Set down a word-for-word copy of the data below, limited to the lines from the first through the line with "potted plant: present".

*** Opening of SUPPLIED RECORDS ***

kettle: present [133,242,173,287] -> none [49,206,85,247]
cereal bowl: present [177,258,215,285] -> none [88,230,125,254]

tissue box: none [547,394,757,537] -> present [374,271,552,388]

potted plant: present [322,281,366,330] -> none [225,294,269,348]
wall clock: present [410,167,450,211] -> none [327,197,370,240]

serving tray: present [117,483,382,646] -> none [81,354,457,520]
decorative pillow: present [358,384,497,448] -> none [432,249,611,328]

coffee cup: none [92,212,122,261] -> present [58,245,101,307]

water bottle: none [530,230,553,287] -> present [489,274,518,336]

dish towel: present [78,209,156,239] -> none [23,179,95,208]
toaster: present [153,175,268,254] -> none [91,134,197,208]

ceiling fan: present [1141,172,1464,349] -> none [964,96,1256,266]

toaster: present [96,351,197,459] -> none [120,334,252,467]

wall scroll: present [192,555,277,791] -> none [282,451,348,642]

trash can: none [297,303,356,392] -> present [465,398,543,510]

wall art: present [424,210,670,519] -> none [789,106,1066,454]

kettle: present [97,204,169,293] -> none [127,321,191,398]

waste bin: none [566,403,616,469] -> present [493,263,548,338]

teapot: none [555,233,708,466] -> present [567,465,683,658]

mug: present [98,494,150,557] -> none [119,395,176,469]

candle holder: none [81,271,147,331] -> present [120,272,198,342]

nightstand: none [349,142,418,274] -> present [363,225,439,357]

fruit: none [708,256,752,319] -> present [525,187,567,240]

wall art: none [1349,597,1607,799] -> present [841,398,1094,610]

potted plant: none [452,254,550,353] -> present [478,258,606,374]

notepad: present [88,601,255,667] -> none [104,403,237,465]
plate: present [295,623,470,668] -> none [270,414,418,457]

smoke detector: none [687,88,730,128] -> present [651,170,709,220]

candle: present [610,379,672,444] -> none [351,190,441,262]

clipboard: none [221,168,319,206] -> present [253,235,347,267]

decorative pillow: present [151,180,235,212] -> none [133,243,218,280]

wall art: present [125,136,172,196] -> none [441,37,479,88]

*** Close of SUPPLIED RECORDS ***

*REPLY TO THE TASK*:
kettle: present [133,242,173,287] -> none [49,206,85,247]
cereal bowl: present [177,258,215,285] -> none [88,230,125,254]

tissue box: none [547,394,757,537] -> present [374,271,552,388]

potted plant: present [322,281,366,330] -> none [225,294,269,348]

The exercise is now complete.